(Keypoint text descriptions)
+ + + +

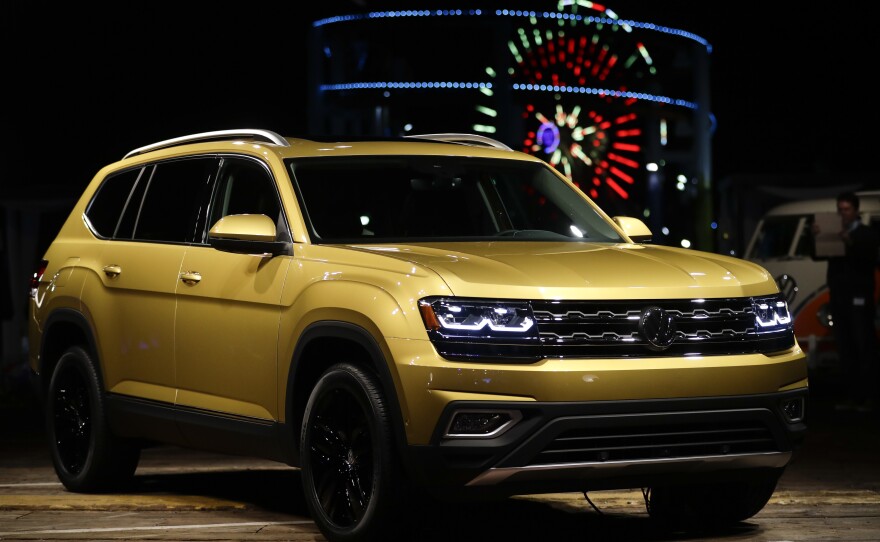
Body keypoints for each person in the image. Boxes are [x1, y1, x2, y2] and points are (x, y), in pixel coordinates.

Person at [812, 191, 880, 412]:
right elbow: (817, 255)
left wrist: (848, 241)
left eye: (847, 209)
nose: (843, 213)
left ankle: (870, 397)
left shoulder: (866, 233)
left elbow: (868, 258)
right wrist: (816, 237)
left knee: (864, 345)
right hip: (839, 296)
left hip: (859, 297)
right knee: (845, 346)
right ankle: (852, 395)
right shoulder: (834, 233)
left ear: (856, 210)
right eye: (839, 209)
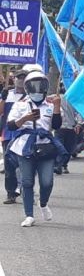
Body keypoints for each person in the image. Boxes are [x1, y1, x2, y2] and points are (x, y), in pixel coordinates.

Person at [7, 71, 63, 227]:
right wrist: (25, 118)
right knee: (27, 181)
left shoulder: (51, 105)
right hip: (25, 146)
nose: (37, 89)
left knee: (47, 182)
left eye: (40, 85)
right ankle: (29, 215)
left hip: (45, 146)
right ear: (27, 87)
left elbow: (56, 125)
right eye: (34, 85)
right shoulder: (20, 105)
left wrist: (57, 107)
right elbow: (10, 125)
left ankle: (43, 203)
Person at [3, 67, 29, 202]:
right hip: (8, 135)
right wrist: (3, 98)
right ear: (14, 79)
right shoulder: (7, 94)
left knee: (26, 166)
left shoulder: (31, 96)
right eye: (19, 77)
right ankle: (11, 193)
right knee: (9, 167)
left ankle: (27, 189)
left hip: (26, 135)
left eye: (24, 78)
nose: (21, 80)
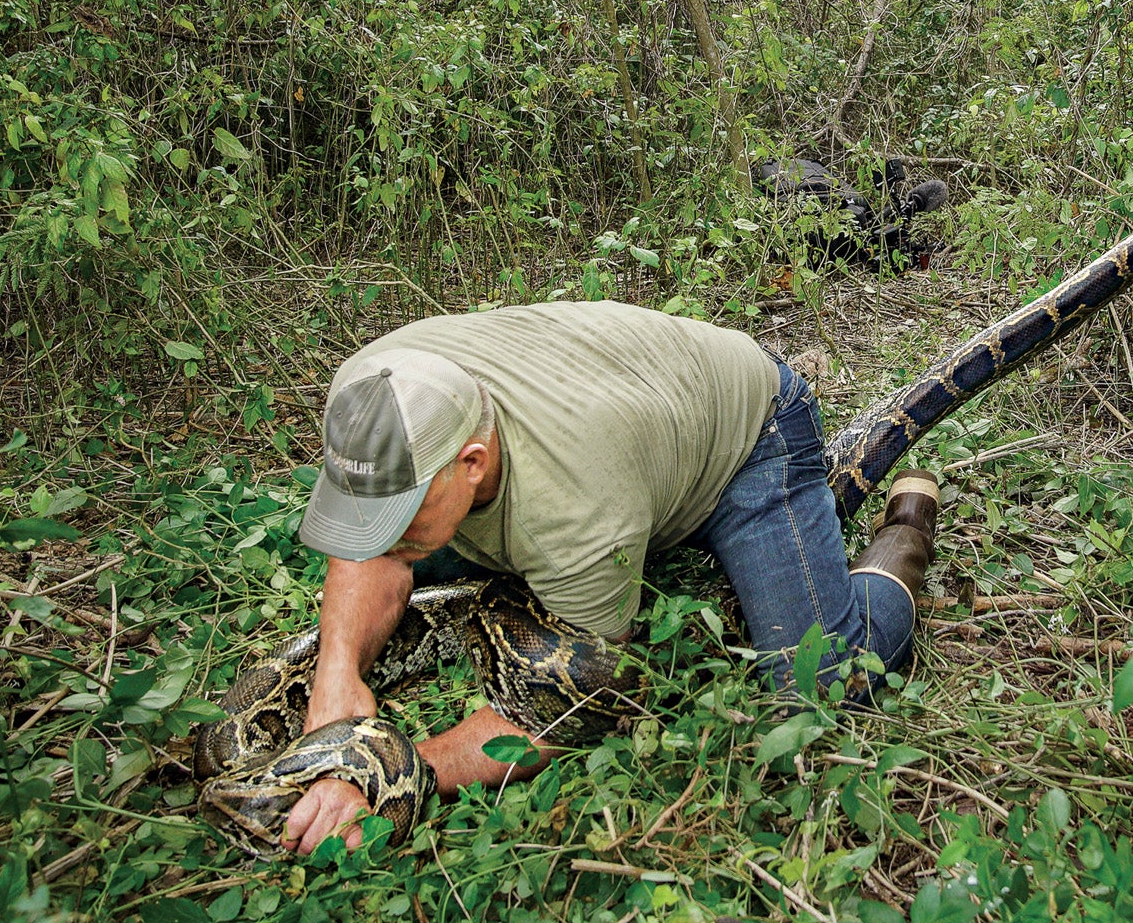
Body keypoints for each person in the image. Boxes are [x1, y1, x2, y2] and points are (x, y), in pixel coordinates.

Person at [277, 300, 940, 853]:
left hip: (750, 433)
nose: (381, 536)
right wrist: (337, 674)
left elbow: (563, 716)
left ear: (472, 462)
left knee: (821, 686)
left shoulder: (575, 512)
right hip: (627, 403)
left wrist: (383, 774)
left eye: (400, 513)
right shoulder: (369, 392)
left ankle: (902, 539)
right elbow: (372, 551)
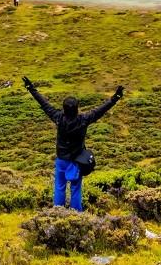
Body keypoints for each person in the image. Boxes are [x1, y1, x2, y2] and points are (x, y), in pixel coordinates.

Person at [23, 77, 124, 211]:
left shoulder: (58, 118)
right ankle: (76, 213)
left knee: (59, 186)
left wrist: (31, 89)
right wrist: (115, 98)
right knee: (76, 188)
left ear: (64, 109)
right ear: (77, 109)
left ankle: (58, 212)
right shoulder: (84, 120)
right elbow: (100, 110)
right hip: (77, 161)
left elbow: (44, 104)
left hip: (61, 160)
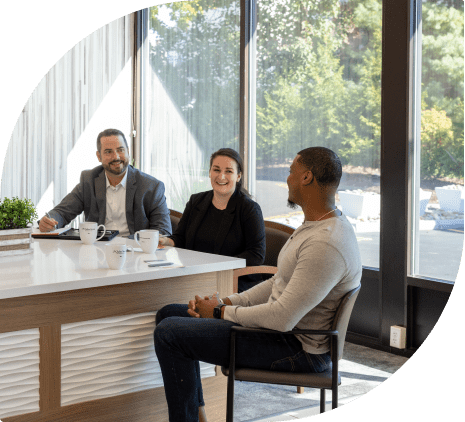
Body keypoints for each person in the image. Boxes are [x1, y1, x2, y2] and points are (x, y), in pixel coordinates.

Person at [154, 146, 362, 422]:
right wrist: (227, 302)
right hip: (283, 333)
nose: (287, 179)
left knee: (169, 332)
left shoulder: (325, 243)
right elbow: (277, 282)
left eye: (291, 171)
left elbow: (281, 317)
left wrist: (218, 313)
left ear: (307, 178)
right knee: (168, 314)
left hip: (297, 349)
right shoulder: (314, 226)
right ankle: (197, 415)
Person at [158, 148, 266, 293]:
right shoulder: (196, 201)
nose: (221, 176)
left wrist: (217, 266)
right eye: (216, 170)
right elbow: (180, 237)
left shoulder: (249, 209)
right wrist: (166, 241)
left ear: (238, 176)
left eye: (228, 171)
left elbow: (256, 255)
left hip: (230, 281)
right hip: (194, 276)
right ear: (209, 172)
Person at [38, 128, 171, 237]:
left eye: (120, 150)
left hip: (134, 253)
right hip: (96, 252)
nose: (116, 157)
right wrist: (50, 221)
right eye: (108, 152)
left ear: (128, 151)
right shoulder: (89, 180)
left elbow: (163, 231)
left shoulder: (151, 186)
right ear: (99, 156)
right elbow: (63, 212)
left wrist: (124, 243)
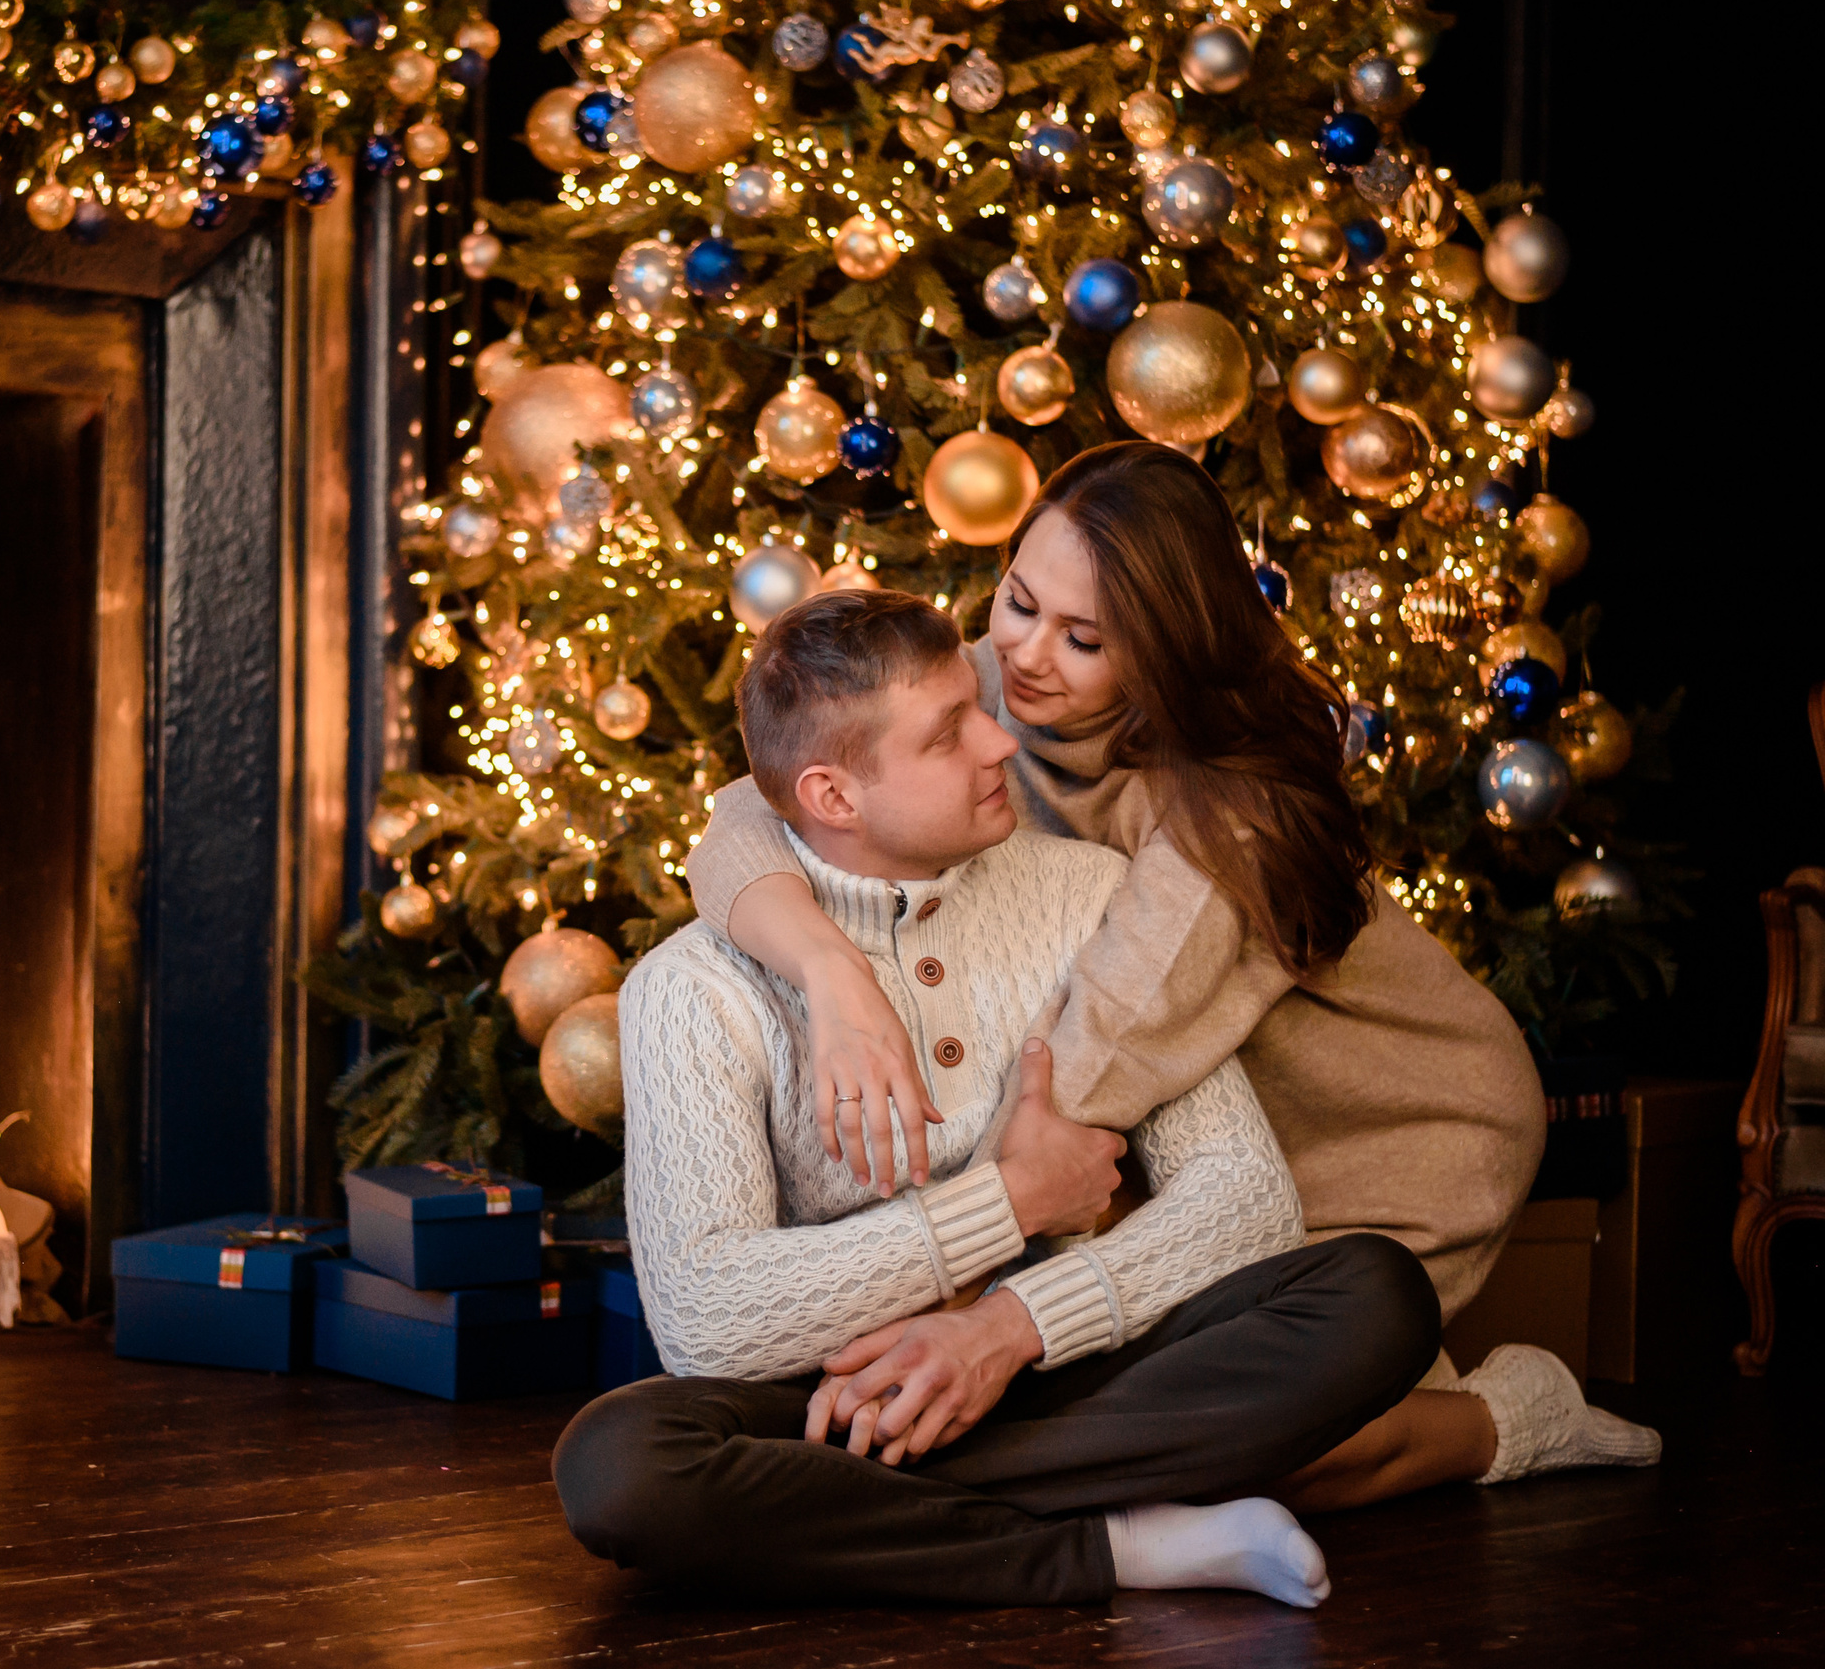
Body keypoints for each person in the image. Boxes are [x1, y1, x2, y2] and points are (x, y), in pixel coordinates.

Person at [681, 441, 1657, 1507]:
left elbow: (1078, 1081)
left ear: (1165, 652)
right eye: (1017, 600)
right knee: (1124, 1427)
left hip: (1399, 1130)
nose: (1024, 656)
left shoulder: (1221, 816)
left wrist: (962, 1320)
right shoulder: (994, 684)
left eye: (1084, 637)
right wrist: (834, 979)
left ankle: (1503, 1420)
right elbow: (754, 809)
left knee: (1226, 1457)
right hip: (1216, 1123)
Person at [555, 587, 1443, 1607]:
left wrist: (1005, 1327)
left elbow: (1245, 1198)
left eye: (978, 704)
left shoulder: (1085, 894)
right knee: (620, 1466)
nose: (998, 742)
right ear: (834, 797)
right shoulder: (688, 988)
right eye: (948, 734)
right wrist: (1011, 1203)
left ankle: (899, 1524)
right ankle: (1116, 1546)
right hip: (837, 1398)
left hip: (1071, 1354)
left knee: (1374, 1294)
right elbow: (706, 1322)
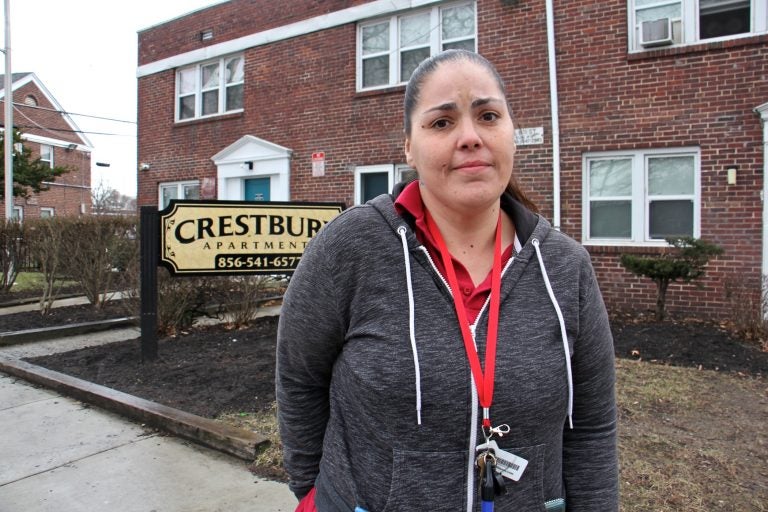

+ + + +

**Problem statement**:
Each line from the one containing "right hip: (1216, 1123)" through the last line above should be retyped exactly, and no other line. Any picture is to be left out.

**Exercise response**:
right hip: (1216, 1123)
Person at [555, 587, 1443, 1607]:
left wrist: (1005, 1327)
left elbow: (1245, 1198)
left eye: (978, 704)
left shoulder: (1085, 894)
right knee: (620, 1466)
nose: (998, 742)
right ear: (834, 797)
right shoulder: (688, 988)
right eye: (948, 734)
right wrist: (1011, 1203)
left ankle: (899, 1524)
right ankle: (1116, 1546)
right hip: (837, 1398)
left hip: (1071, 1354)
left knee: (1374, 1294)
right elbow: (706, 1322)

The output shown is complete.